1. \(\displaystyle ( \pile{4} , \pile{4})\)
2. \(\displaystyle (\pile{4} , \pile{5})\)
3. \(\displaystyle (\pile{5} , \pile{6})\)
4. \(\displaystyle ( \pile{6} , \pile{7})\)
Decide whether the following \(S(3,5)\) positions are \(\cN\)-positions or \(\cP\)-positions. If it is an \(\cN\)-position, give the list of winning moves.
1. \(\displaystyle ( \pile{4} , \pile{11})\)
2. \(\displaystyle (\pile{7} , \pile{13})\)
3. \(\displaystyle (\pile{7} , \pile{14})\)
4. \(\displaystyle ( \pile{13} , \pile{18})\)

6. The Sprague-Grundy Value for Nim.

Recall that we use \(*n\) to denote a heap of \(n\) beans in nim.

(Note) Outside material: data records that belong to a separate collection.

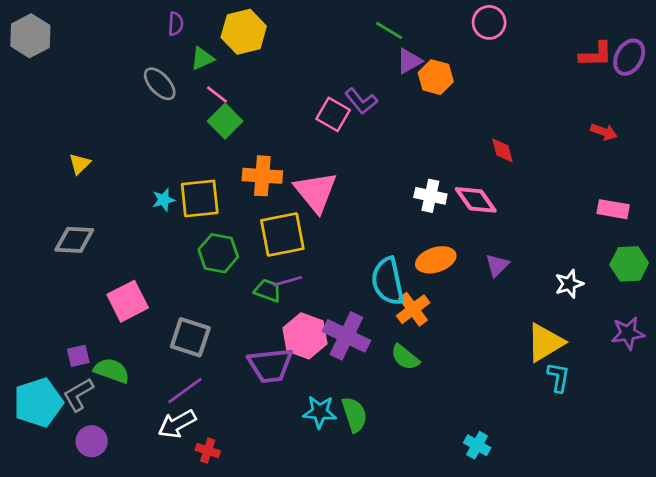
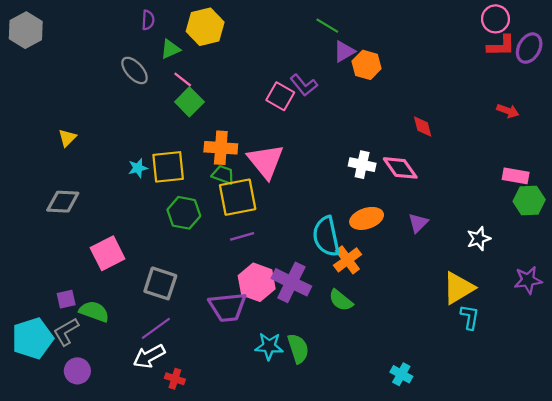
pink circle: (489, 22) -> (495, 19), moved
green hexagon: (629, 264) -> (529, 200), moved
green trapezoid: (268, 291) -> (223, 175), moved

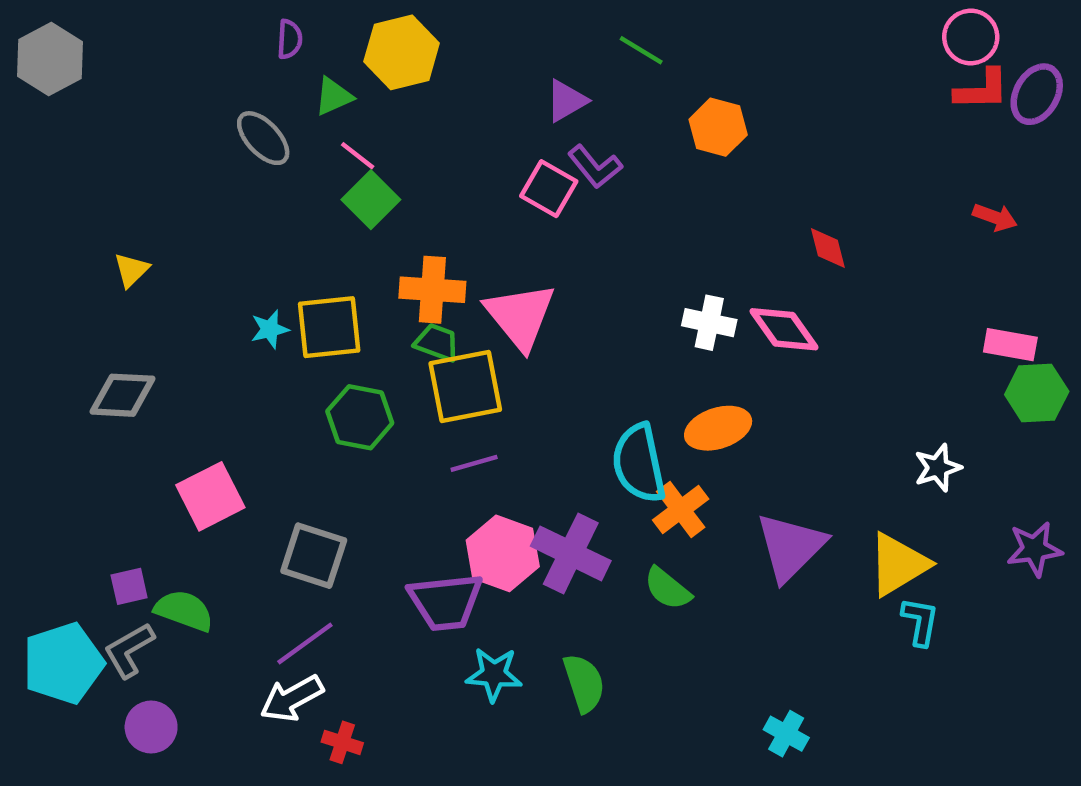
purple triangle: (344, 51) -> (566, 101), moved
purple triangle: (418, 223) -> (791, 547), moved, size x1.8
cyan star: (269, 346) -> (494, 674), moved

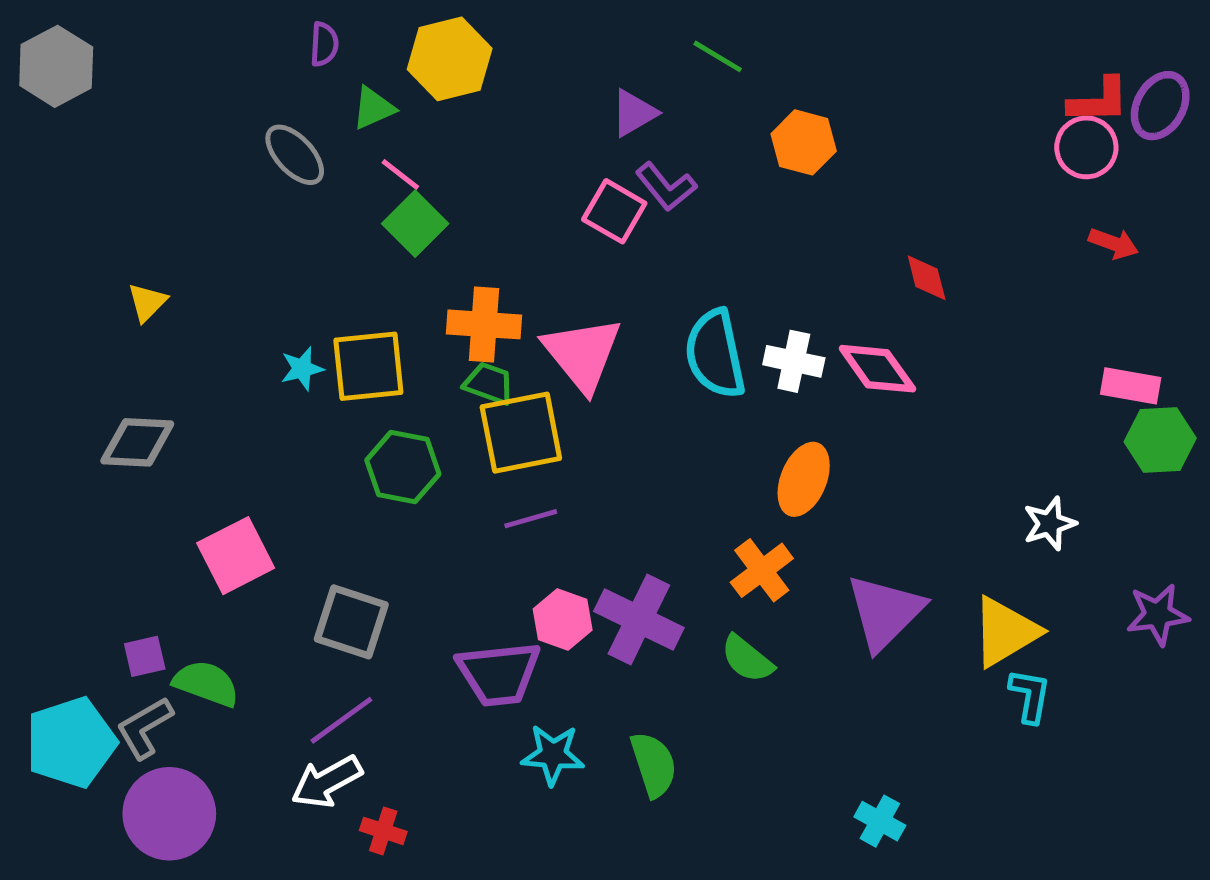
pink circle: (971, 37) -> (1086, 147), moved
orange ellipse: (718, 428) -> (804, 479), turned -50
cyan semicircle: (639, 463) -> (715, 354), moved
pink hexagon: (503, 553) -> (563, 619), size x0.7
purple circle: (151, 727) -> (169, 814), size x1.6

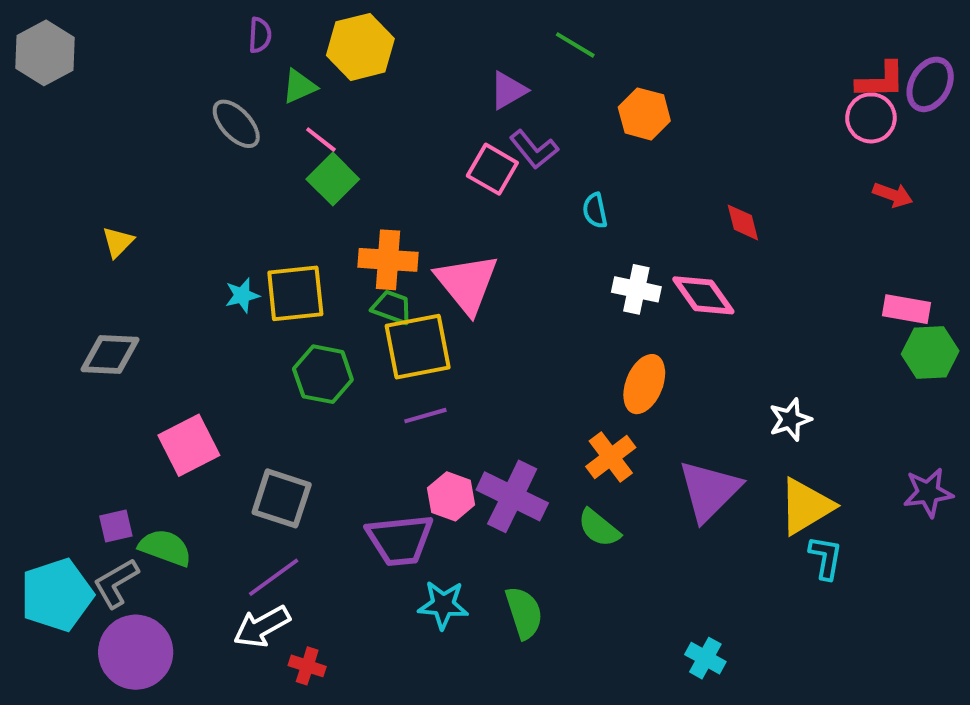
cyan semicircle: (715, 354) -> (595, 211), moved, size x0.5
white star: (1050, 524) -> (790, 420), moved

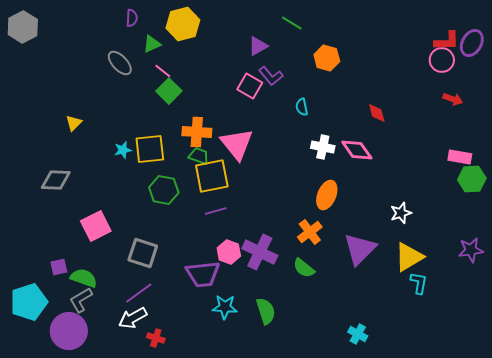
yellow triangle: (118, 242) -> (74, 123), moved
gray L-shape: (116, 583) -> (81, 300), moved

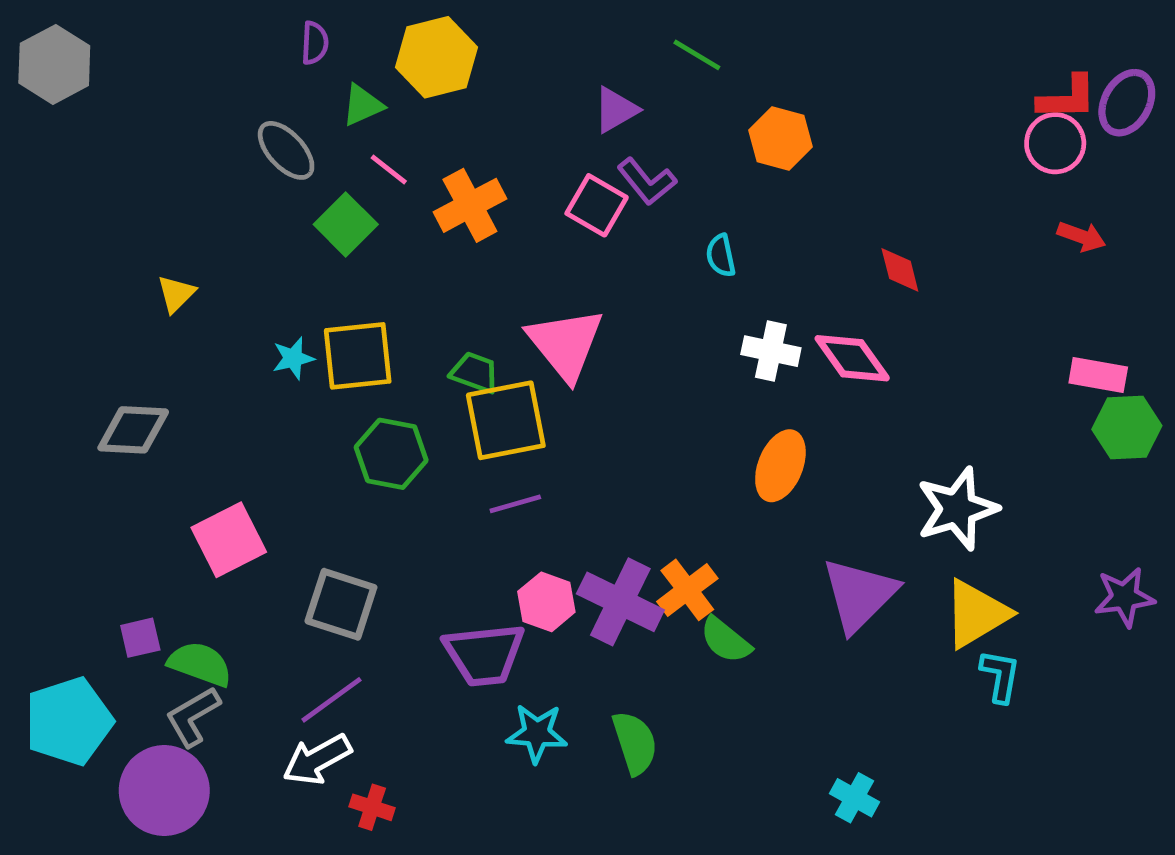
green square: (169, 91) -> (346, 224), moved
orange cross: (197, 132) -> (470, 205), moved, turned -32
white star: (401, 213) -> (957, 509), size x1.6
orange cross: (310, 232) -> (687, 590), moved

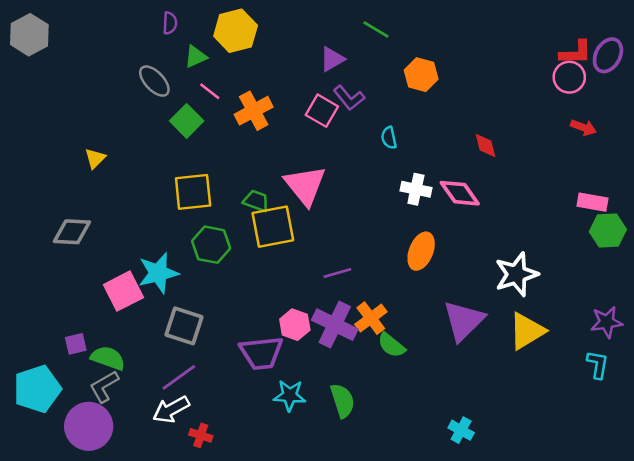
cyan star: (293, 358) -> (158, 273), moved, size x1.8
purple line: (515, 504) -> (337, 273), moved
cyan L-shape: (1000, 676) -> (598, 365), moved

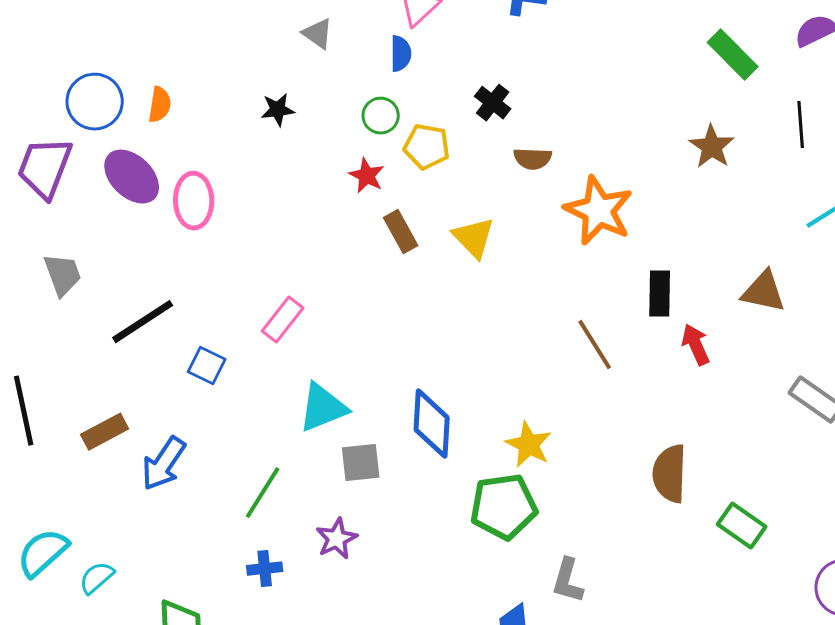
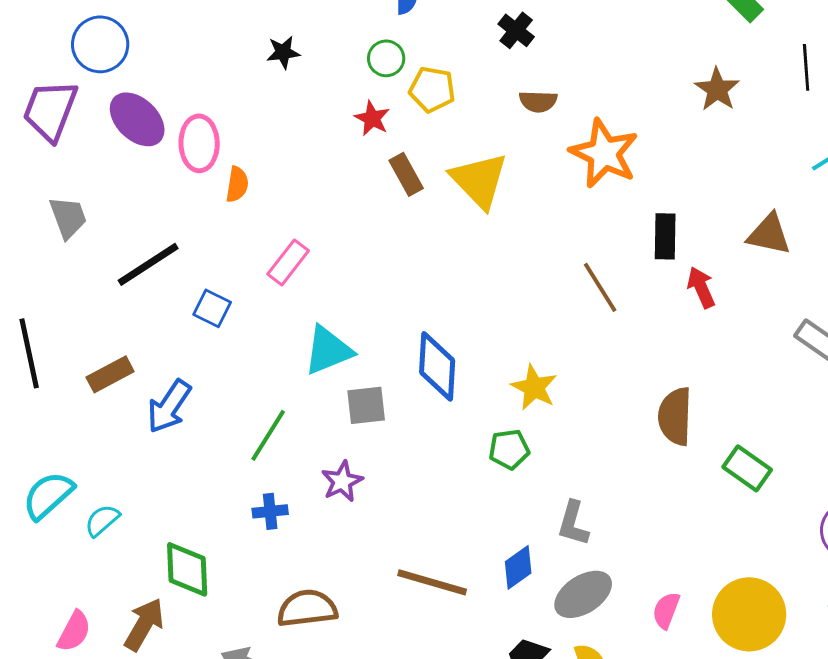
black cross: (493, 103) -> (516, 30), moved
orange semicircle: (160, 105) -> (237, 184), moved
yellow triangle: (474, 238) -> (479, 180), size x1.4
green pentagon: (504, 507) -> (509, 449), size x0.6

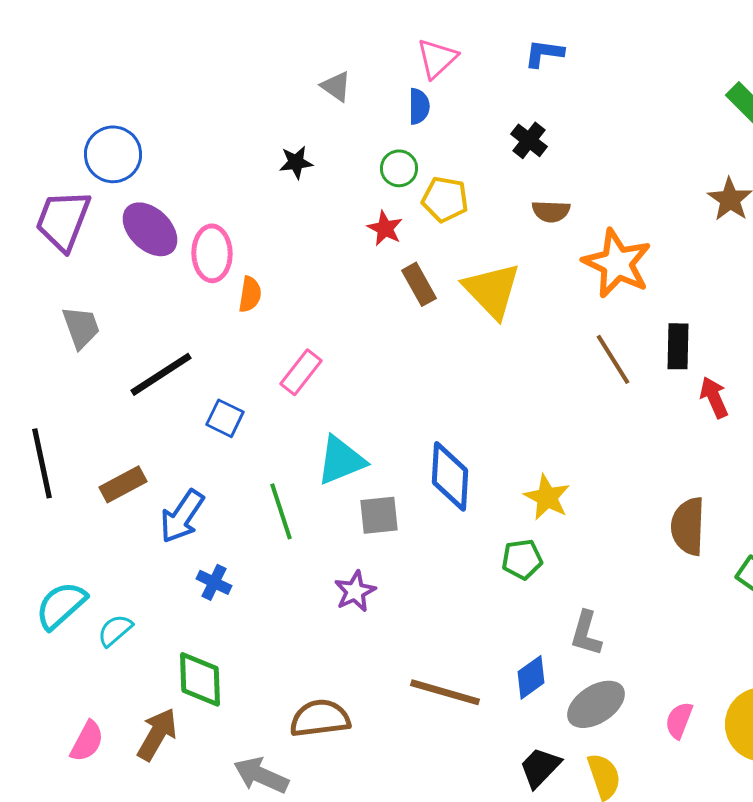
brown line: (600, 287) -> (613, 359), moved
green line: (268, 435) -> (281, 511), moved, turned -50
blue cross: (270, 511) -> (214, 582), moved, turned 32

What is \(g(*n)\text{,}\) the Sprague-Grundy value of a nim heap of size \(n\text{?}\) Start with \(n=0,1,2,3,\ldots\) until you see the pattern.
Calculate the Sprague-Grundy values of the following two-heap nim positions

\begin{equation*} \begin{array}{c|c|c|c|c|c} g(*n \oplus *m) & *0 & *1 & *2 & *3 & *4 \\ \hline \hline *0 &&&& & \\ \hline *1 &&&& & \\ \hline *2 &&&& & \\ \hline *3 &&&& & \\ \hline *4 &&&& & \\ \end{array} \end{equation*}
Calculate the nim sum \(n \oplus m\)

\begin{equation*} \begin{array}{c|c|c|c|c|c} n \oplus m & 0 & 1 & 2 & 3 & 4 \\ \hline \hline 0 &&&& & \\ \hline 1 &&&& & \\ \hline 2 &&&& & \\ \hline 3 &&&& & \\ \hline 4 &&&& & \\ \end{array} \end{equation*}
Compare your answers to problems 2 and 3. What do you observe?